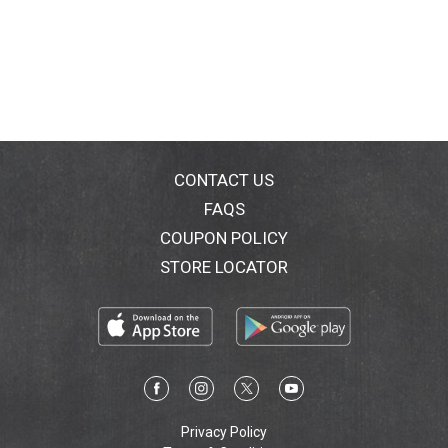
CONTACT US
FAQS
COUPON POLICY
STORE LOCATOR
Privacy Policy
========================
◆ **Job item**:
Write out each entry exactly, images excluded.

◆ **The answer**:
CONTACT US
FAQS
COUPON POLICY
STORE LOCATOR
Privacy Policy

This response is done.